The puck has dropped on another NHL season. Some teams have begun their journey to hoist Lord Stanley’s Cup, some are still recovering from the offseason and that damn pandemic. (Stars I really want to see some hockey from you soon. Take all the vitamins and stay hydrated. Thanks, love you.) So why am I here frantically flipping through ten different games that aren’t the Dallas Stars? It’s simple, fantasy hockey.
The ever popular fantasy sports has taken the world by storm. Adults pretending they are actual GM’s of major sports franchises, but these franchises are usually named after players on their team and a random term for a bowel movement or booze. I didn’t say we acted like adults. Hockey is no exception. Sure football is the most popular fantasy sport, because it’s easy. You just need to set your lineup 15 to 20 times in a season and make a few waiver wire pickups and trades? Psh. That’s week one in fantasy hockey.

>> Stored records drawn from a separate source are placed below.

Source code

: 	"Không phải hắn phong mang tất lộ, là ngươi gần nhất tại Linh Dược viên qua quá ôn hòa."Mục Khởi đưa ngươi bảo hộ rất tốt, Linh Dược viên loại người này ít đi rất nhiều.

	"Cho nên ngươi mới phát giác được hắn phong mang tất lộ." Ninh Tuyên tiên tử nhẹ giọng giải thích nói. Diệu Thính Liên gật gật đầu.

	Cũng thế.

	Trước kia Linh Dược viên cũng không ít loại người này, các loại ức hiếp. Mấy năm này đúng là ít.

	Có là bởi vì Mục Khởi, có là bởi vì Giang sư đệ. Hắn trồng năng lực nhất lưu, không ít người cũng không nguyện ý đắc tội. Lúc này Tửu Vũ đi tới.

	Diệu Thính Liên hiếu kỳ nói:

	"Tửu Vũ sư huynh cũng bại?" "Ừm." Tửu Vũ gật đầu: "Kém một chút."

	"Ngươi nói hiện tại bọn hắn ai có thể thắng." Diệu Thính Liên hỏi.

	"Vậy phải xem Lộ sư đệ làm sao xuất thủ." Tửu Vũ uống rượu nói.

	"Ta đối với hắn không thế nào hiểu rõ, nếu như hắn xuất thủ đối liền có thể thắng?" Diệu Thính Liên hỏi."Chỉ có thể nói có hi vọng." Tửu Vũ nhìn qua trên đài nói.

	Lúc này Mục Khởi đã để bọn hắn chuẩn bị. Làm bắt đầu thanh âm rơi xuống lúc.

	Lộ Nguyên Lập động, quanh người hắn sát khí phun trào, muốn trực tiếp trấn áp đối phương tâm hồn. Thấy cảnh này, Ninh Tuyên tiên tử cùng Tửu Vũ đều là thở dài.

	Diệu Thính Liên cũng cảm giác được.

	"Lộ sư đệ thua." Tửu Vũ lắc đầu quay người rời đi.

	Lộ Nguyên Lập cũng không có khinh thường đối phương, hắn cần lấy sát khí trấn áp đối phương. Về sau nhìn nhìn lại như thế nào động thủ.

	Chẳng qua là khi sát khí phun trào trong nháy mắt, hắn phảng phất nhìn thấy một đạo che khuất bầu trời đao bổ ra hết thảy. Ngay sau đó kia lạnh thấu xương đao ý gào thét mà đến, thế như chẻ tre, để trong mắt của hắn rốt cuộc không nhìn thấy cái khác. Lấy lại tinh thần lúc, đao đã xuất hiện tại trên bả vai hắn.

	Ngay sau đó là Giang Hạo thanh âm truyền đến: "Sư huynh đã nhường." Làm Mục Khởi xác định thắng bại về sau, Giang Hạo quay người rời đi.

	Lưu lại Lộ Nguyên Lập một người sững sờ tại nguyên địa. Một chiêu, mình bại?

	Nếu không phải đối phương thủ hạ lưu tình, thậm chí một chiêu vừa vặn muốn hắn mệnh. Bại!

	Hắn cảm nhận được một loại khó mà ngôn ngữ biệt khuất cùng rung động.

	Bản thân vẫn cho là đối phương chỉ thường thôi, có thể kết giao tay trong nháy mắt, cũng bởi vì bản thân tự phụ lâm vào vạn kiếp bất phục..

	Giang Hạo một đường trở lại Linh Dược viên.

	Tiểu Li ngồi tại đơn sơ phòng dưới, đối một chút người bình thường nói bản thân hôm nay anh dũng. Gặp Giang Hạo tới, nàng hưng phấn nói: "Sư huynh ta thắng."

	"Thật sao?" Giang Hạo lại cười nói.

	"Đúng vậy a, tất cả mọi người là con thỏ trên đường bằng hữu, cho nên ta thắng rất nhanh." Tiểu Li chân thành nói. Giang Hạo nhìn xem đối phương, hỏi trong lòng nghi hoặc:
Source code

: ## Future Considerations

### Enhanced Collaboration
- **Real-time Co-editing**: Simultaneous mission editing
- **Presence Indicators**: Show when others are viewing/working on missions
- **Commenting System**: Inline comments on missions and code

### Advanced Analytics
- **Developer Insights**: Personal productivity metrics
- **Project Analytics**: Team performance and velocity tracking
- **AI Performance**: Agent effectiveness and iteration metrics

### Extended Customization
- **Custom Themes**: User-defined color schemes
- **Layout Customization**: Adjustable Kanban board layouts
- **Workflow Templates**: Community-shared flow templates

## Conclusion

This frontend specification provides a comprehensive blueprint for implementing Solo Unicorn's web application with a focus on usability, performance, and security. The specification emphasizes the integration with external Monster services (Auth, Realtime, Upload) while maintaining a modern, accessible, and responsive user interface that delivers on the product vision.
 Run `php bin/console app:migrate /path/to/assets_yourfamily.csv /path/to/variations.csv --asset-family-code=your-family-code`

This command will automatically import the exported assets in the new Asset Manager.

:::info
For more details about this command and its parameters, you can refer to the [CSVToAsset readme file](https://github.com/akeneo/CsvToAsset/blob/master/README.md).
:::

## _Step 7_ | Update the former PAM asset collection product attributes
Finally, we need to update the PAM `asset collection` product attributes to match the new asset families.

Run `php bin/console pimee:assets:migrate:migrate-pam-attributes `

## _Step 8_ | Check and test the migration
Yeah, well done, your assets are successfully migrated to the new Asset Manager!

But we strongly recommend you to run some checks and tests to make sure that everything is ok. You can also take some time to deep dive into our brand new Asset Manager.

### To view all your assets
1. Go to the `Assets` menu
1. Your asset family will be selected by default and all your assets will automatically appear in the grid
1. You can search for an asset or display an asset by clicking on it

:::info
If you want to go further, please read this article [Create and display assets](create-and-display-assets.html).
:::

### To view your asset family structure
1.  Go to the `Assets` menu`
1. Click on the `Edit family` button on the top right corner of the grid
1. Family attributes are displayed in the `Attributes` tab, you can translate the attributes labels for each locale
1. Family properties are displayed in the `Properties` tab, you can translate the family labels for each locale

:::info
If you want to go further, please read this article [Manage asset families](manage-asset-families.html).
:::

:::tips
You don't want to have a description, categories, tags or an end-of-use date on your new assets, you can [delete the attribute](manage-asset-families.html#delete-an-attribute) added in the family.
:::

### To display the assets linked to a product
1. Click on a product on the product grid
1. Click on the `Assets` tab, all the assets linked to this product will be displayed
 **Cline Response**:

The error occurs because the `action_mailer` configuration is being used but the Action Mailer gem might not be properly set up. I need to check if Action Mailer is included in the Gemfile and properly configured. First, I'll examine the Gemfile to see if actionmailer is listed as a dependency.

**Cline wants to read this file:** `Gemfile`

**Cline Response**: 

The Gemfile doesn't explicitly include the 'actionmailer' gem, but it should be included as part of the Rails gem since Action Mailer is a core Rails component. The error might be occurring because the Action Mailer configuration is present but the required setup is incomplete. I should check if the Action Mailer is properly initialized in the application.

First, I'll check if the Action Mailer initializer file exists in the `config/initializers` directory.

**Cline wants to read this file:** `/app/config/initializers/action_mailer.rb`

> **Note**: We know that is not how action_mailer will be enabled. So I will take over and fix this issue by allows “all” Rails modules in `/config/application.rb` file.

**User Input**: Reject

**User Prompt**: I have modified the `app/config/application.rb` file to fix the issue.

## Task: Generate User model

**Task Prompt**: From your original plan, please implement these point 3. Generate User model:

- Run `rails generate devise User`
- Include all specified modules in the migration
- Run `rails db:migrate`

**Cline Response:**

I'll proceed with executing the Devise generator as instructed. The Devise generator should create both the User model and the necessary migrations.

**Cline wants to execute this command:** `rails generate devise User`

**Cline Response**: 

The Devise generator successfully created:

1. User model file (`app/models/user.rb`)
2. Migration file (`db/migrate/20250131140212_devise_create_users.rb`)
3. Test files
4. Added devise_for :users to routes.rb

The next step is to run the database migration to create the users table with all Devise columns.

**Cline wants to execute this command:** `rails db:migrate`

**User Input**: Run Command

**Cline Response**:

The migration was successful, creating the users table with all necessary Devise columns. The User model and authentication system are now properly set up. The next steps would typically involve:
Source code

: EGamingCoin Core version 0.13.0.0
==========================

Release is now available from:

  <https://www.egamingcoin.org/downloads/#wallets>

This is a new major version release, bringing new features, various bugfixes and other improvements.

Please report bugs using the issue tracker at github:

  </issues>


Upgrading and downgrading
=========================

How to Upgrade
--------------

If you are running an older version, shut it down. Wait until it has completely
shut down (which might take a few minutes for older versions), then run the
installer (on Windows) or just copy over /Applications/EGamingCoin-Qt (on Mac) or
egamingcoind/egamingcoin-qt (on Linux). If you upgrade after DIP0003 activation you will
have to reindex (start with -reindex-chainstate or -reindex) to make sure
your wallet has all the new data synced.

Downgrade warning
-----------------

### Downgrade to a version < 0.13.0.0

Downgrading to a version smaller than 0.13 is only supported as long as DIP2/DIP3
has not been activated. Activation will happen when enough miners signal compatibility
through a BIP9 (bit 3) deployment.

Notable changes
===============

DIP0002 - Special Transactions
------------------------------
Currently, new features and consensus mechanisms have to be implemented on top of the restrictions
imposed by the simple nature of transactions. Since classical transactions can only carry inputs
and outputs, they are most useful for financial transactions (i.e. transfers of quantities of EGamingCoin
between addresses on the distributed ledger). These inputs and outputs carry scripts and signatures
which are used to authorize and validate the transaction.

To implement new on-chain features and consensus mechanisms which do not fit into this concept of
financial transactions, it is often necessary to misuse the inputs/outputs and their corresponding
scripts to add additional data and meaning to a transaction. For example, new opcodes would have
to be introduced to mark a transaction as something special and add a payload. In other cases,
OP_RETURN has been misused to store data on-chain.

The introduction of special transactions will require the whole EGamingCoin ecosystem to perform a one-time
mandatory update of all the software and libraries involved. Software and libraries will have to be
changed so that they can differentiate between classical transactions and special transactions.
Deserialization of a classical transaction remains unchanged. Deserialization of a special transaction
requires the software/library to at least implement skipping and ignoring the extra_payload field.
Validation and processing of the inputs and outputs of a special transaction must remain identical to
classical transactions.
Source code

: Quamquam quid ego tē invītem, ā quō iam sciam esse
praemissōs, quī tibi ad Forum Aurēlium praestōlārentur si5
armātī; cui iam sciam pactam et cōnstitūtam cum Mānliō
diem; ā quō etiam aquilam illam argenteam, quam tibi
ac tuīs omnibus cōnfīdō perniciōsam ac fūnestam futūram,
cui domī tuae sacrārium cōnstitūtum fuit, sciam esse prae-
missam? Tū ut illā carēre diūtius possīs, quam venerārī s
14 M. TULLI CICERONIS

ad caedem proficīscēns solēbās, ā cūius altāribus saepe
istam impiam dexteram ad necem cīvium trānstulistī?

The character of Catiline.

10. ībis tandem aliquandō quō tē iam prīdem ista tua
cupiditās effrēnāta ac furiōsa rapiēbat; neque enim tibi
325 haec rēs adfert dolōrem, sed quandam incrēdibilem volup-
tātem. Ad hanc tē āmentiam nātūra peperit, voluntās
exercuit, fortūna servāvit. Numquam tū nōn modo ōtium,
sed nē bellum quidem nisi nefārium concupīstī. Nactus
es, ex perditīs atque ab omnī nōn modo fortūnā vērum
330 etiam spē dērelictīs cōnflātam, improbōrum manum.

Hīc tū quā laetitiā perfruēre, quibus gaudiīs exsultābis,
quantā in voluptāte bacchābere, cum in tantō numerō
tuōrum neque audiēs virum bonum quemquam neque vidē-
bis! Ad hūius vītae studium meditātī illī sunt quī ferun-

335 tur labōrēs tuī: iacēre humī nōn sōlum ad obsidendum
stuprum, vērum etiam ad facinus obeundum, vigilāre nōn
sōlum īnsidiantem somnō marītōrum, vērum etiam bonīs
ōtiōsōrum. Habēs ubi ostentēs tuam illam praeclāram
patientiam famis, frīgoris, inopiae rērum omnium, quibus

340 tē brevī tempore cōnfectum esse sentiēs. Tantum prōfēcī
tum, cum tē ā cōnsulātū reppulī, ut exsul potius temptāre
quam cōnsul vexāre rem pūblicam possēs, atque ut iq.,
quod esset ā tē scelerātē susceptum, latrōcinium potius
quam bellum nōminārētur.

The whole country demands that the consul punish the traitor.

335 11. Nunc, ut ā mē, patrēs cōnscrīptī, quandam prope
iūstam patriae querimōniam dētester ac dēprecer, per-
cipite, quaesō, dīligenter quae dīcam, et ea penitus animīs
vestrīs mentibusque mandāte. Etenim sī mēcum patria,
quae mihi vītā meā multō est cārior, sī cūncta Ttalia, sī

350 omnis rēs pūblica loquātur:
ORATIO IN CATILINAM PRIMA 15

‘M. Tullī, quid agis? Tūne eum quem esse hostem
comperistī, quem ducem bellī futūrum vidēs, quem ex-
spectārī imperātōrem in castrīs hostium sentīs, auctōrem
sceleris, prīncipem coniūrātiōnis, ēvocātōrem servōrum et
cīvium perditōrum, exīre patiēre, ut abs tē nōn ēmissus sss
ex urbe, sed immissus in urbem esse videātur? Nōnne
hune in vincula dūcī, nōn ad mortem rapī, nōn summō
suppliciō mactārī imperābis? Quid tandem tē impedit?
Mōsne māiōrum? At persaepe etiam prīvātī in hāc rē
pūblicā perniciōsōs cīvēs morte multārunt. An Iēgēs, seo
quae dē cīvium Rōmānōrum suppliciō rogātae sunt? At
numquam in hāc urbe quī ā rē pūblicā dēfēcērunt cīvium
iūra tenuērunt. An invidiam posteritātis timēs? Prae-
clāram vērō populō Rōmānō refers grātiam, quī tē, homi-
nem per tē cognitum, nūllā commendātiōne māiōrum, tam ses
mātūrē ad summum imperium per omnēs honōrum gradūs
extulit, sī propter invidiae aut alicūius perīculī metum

Every single night you are maniacally finding ways to slide an active player into your lineup to make sure you have the maximum amount of guys on the ice. Why? Because every game counts, and it’s usually 82 games in a season. This season is leveled down in the fact that there are only 56 games thanks to a virus that shall no longer be named. Oh wait, players can actually get the virus? Season difficulty turns back up to insanity.
This year our league has elected to play the weekly points system. Basically, whoever can accumulate the most points via goals, assists, hits, power play points, blah blah blah wins. It’s a lot. It’s….a lot. This is fine. It’s only day two. I’m fine but why? Why torture myself? Simple. This sport is too damn perfect not to watch nightly. As of last nights season opener, we are now on day two of 116 straight days of NHL hockey. My schedule seems to have been filled out for me until April. At the earliest.
I know. I’m sick in the head, and I don’t want a cure. Did I mentioned there is a trophy?